Os conselheiros também verificaram que “não existe água potável em nenhuma das unidades prisionais inspecionadas”. O número de refeições oferecidas aos presos é considerado baixo, pelo conselho – entre duas e três marmitas diárias.
E, em nenhuma unidade prisional, há programas de combate a incêndios, conforme o relatório. Na rebelião ocorrida na Colônia Agroindustrial, os corpos dos presos mortos foram carbonizados pelos detentos, o que evidencia o risco potencial de fogo na unidade prisional.
Empurra-empurra de resposponsabilidades
Nesta sexta, o governador de Goiás, Marconi Perillo, e os governadores do Distrito Federal, Mato Grosso, Mato Grosso do Sul, Tocantins, Rondônia e Maranhão divulgaram um manifesto no qual cobram recursos e “providências urgentes por parte do governo federal” para aumentar a segurança nos presídios.
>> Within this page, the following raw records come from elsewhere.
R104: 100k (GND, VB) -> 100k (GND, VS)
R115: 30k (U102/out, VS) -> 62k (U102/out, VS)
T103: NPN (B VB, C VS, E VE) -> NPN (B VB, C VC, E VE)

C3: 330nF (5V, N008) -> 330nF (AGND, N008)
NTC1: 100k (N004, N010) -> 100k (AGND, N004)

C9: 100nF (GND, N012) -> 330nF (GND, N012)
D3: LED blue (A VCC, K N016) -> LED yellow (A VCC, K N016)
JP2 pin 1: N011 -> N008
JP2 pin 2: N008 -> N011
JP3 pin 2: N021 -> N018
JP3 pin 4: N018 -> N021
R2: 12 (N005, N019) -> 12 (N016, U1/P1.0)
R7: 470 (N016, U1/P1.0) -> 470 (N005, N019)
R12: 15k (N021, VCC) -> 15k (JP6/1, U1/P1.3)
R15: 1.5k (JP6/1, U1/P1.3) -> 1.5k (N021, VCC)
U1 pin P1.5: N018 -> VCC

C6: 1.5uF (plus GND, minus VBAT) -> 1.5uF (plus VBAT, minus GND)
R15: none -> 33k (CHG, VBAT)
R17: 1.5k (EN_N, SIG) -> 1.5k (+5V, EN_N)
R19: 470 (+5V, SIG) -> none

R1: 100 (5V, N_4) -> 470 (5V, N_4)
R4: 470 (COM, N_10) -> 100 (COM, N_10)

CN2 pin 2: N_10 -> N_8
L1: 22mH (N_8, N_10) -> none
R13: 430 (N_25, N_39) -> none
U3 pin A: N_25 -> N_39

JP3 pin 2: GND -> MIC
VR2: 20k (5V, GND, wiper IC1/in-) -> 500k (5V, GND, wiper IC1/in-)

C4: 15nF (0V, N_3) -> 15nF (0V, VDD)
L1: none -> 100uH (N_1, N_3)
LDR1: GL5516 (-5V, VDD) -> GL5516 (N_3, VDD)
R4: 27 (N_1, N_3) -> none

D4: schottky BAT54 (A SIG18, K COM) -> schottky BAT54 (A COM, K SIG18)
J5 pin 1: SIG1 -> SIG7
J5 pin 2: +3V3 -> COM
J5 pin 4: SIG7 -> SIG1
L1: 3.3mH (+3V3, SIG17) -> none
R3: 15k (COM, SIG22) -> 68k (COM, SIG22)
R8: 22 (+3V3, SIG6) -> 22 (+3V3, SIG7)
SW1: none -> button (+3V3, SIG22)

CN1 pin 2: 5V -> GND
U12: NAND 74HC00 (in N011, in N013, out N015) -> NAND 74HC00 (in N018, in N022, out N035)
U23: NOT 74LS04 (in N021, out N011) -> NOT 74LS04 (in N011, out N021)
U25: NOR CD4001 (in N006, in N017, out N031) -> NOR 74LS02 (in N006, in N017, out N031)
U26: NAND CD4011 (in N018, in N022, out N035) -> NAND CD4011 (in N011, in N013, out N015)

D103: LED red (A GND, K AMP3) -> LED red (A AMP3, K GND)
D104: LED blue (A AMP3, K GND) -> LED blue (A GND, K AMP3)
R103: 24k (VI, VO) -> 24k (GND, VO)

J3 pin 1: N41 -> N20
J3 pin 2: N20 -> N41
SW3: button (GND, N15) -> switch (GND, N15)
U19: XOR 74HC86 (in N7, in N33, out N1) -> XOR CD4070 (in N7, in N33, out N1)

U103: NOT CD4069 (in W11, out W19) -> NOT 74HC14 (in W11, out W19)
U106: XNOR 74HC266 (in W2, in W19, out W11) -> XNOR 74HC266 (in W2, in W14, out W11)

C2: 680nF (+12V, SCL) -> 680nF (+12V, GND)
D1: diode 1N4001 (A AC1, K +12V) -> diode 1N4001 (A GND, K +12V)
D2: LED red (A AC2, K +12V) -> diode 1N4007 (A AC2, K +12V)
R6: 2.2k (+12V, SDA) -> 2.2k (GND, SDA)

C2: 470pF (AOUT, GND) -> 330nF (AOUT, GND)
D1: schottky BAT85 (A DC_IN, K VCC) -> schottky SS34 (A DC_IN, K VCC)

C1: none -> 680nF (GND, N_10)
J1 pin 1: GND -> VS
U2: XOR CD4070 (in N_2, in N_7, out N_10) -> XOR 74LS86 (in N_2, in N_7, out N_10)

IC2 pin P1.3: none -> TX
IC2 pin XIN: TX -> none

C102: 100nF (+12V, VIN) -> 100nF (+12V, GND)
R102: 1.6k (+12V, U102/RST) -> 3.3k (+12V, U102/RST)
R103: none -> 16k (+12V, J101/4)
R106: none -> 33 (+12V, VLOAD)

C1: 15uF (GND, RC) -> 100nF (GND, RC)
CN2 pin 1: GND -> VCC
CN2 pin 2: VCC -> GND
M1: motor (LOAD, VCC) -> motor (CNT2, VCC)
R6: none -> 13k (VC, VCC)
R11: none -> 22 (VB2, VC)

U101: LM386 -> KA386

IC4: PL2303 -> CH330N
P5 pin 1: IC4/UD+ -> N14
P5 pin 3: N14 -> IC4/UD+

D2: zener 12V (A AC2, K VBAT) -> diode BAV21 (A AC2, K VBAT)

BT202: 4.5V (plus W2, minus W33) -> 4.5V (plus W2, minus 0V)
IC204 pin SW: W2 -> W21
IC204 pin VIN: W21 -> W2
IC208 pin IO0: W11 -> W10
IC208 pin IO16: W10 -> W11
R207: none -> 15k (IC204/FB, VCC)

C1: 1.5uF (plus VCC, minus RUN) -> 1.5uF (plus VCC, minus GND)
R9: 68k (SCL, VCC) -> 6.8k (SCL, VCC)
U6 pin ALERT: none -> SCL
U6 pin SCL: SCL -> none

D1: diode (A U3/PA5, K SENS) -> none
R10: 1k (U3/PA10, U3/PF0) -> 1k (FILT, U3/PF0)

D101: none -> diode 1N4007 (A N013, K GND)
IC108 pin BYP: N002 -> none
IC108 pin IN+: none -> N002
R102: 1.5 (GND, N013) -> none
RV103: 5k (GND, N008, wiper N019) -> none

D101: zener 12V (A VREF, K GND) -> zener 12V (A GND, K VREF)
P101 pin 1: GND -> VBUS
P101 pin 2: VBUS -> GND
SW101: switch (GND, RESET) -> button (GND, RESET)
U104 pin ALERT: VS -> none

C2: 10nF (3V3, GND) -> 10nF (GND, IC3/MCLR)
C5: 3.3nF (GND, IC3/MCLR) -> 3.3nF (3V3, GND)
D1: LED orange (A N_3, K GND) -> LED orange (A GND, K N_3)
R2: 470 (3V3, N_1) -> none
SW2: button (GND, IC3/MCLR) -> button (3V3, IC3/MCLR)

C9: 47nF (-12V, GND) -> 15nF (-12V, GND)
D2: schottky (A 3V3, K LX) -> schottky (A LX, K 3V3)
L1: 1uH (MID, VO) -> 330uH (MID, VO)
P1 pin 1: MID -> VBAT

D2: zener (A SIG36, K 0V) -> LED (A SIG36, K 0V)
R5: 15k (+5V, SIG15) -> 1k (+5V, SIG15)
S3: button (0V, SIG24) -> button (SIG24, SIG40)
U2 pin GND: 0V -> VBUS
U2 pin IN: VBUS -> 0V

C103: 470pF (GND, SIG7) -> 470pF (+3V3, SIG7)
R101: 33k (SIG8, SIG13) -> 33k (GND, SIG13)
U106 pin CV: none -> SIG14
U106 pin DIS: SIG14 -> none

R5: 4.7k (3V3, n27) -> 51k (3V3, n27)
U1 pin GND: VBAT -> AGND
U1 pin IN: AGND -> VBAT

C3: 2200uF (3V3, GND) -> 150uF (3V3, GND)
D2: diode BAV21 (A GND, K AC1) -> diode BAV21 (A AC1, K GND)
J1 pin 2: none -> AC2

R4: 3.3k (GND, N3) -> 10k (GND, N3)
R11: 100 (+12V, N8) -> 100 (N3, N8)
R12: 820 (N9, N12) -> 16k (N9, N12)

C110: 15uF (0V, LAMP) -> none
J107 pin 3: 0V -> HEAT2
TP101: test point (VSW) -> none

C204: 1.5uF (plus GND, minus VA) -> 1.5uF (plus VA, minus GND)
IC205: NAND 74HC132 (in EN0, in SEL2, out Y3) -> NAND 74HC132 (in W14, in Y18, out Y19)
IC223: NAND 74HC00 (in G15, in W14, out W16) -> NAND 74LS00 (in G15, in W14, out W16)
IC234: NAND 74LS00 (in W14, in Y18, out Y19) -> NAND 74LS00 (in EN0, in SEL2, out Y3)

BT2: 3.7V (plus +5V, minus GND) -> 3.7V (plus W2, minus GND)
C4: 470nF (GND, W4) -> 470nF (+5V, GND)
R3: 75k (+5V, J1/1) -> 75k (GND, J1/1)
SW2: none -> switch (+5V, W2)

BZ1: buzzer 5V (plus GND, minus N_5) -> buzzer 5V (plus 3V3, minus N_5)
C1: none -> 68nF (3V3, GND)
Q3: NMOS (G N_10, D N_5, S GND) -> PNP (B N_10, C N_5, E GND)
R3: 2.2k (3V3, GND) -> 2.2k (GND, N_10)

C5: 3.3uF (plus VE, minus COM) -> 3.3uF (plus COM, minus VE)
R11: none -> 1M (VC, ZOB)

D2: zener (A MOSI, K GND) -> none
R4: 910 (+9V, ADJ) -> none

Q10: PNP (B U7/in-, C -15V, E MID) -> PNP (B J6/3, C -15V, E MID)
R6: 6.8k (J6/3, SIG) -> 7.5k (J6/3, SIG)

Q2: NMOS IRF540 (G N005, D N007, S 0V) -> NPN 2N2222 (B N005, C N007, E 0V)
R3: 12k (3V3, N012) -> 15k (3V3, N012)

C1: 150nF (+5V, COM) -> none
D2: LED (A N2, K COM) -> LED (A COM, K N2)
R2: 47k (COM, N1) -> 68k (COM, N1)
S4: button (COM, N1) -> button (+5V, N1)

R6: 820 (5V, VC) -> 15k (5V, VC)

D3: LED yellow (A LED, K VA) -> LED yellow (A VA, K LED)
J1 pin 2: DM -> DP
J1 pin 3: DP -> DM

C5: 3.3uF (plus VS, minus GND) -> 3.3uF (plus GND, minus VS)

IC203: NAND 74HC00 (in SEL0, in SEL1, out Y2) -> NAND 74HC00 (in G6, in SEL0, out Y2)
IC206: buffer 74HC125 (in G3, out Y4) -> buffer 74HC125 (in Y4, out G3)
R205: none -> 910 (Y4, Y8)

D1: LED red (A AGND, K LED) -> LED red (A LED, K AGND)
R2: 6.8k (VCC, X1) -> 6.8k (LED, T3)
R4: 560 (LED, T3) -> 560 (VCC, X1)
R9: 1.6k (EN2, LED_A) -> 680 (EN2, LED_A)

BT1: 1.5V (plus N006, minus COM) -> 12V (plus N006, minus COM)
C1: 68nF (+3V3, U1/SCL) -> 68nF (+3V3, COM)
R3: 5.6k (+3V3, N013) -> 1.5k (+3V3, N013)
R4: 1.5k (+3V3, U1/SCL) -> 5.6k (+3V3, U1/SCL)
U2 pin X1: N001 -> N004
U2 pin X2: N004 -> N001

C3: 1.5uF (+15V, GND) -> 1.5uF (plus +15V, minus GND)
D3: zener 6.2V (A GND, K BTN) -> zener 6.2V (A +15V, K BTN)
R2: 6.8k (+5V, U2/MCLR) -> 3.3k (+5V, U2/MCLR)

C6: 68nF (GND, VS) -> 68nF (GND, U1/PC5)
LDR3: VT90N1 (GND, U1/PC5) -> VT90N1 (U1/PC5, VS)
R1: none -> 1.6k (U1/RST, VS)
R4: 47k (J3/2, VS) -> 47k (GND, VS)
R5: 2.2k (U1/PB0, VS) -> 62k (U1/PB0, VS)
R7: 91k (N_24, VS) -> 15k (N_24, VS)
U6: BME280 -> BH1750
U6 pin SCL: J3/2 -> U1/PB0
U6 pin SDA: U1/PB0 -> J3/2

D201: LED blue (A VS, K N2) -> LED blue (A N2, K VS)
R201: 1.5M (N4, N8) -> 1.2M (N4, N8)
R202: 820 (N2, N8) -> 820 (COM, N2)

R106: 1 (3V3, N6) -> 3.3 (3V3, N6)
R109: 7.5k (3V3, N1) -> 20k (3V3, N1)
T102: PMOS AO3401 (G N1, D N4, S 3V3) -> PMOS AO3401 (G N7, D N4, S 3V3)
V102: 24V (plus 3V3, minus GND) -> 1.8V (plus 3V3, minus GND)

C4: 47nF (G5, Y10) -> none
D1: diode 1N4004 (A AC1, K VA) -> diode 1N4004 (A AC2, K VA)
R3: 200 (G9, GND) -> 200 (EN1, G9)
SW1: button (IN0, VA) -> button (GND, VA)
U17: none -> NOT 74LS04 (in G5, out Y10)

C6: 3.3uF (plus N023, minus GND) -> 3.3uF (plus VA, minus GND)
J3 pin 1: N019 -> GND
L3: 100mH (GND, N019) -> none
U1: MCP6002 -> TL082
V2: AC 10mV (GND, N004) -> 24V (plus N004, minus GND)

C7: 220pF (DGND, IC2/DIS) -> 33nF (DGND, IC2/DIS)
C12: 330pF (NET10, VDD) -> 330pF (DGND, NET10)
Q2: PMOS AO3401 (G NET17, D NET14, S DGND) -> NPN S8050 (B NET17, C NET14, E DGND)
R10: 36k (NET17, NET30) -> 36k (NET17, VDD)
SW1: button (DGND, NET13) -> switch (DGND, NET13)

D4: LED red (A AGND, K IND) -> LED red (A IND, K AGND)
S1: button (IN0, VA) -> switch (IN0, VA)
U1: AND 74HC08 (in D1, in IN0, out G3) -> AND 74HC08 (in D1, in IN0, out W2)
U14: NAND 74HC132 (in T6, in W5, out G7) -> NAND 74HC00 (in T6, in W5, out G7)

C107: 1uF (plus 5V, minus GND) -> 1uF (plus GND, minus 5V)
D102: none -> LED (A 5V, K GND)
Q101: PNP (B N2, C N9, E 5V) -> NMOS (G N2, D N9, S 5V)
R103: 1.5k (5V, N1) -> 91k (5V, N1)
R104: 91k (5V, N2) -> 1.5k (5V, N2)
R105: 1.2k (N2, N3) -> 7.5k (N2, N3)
À BBC Brasil, o ministro da Justiça, Torquato Jardim disse, na última quarta-feira, que o “desleixo” de governadores na gestão dos presídios “beira o crime contra a humanidade”, e destacou que eles só usaram 4% da verba de 2017 de R$ 1,2 bilhão repassada pelo governo federal para a compra de materiais e construção de novas unidades.
Ele também afirmou que Goiás “não aplicou como devia” os R$ 44,7 milhões do Fundo Penitenciário Nacional transferidos ao Estado no ano passado.
Marconi Perillo rebateu o ministro dizendo que o valor disponibilizado pelo governo federal- de R$ 44,7 milhões para cada estado- é pequeno quando comparado com os investimentos feitos com dinheiro dos cofres de Goiás no sistema penitenciário.